Delta Wedding by Eudora Welty

"There were moments of life when it did not matter who she was—even where. Something, happiness—with Troy, but not necessarily, even the happiness of a fine day—seemed to leap away from identity as if it were an old skin, and that she was one of the Fairchilds was of no more need to her than the locust shells now hanging to the trees everywhere were to the singing locusts" (40). 


Oh, I am a sucker for a beautiful line, and Eudora Welty's 1945 novel "Delta Wedding" is full of them. I must have marked twenty pages of contenders for my favorite.

The line above comes from Dabney, but the novel wends its way through the consciousnesses of many women of the Fairchild family during the days surrounding her wedding. Shellmound Plantation, Uncle George, Uncle Battle, deceased Uncle Dennis, the Yazoo River, the bayou, the great abandoned house, Marmion, and the Fairchild family itselfall exert inescapable, mysterious influence.

Each woman's encounter with the power of family and place is at the heart of Welty's gorgeous prose and her enduring portrait of the early twentieth-century Deep South. (At least, it's enduring to my mind. I've never been to Mississippi, but if I someday get the chance, I will be hoping for white cotton fields, hot blue skies, rivers with whirlpools, banana plants, crepe myrtles, and enormous old families, big white houses always full of noise.)

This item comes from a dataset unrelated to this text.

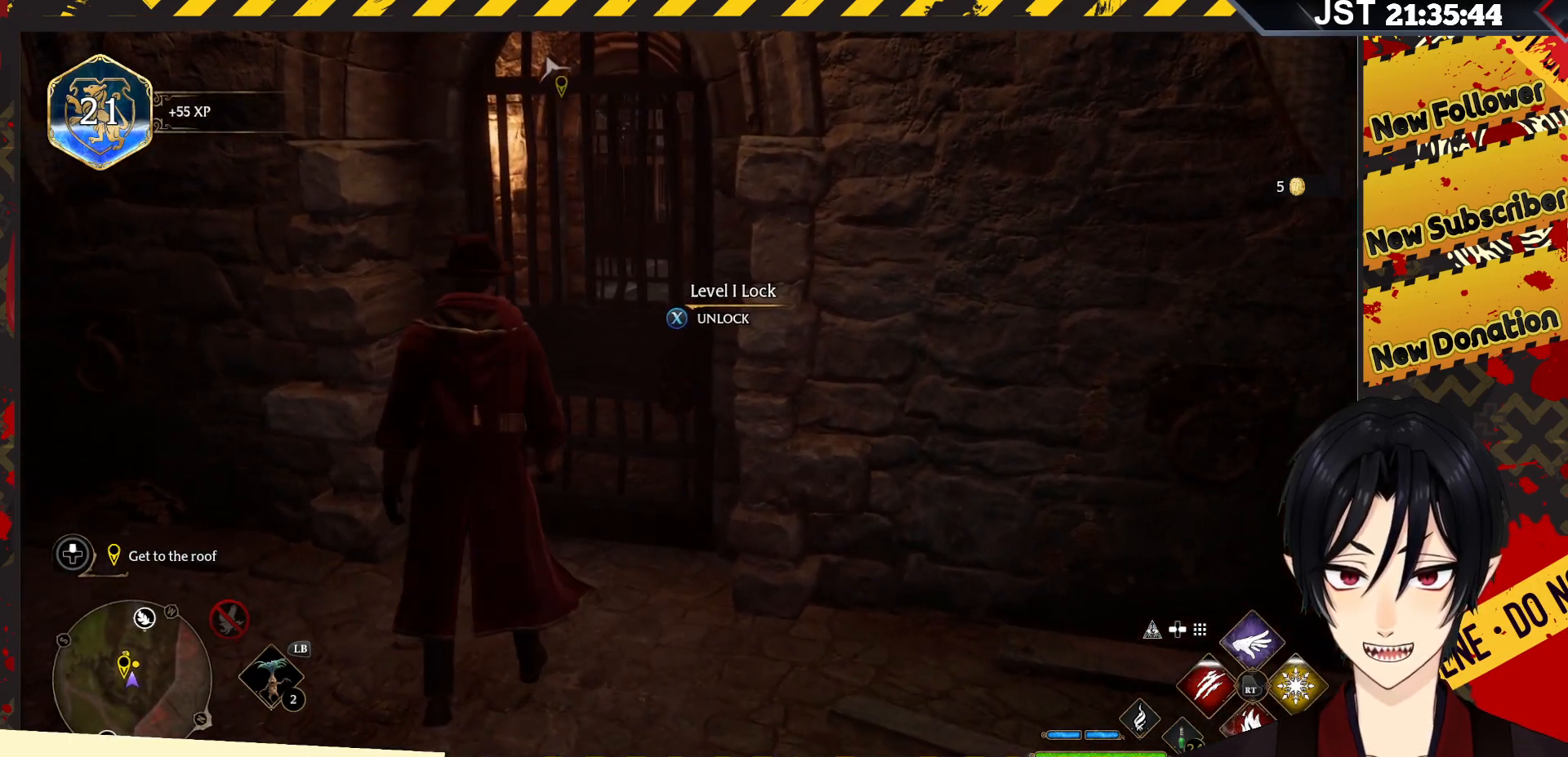
{"buttons": [], "left_stick": "center", "right_stick": "center", "events": [[117, "X", "up"]]}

There is nine-year-old cousin Laura, whose mother has recently died, desperately wanting to feel part of the Shellmound clan. There is Dabney, gay and rather frivolous, marrying 'beneath' her station, delighting in maintaining and breaking family boundaries. There is her mother, Ellen, a Virginian never been quite at home in Mississippi, pregnant again. There is Shelley, the first daughter, sober and thoughtful with no marriage prospects, unsure of what her life might become. And there is Robbie, Uncle George's wife, who runs away and returns without knowing how to live with the fact that her husband will always put the Fairchilds first.

What I like best is that despite all the family noise, the demands for attention, all the things to be done, each woman portrayed is called by some mystery, some deeper meaning in life, and each finds a place quiet enough to reflect, appreciate, wonder.



P.S. One more line I love, this time from Shelley: "The house was charged with life, the fields were charged with life, endlessly exploited, but the bayou was filled with its summer trance or its winter trance of sleep, its uncaught fishes" (256).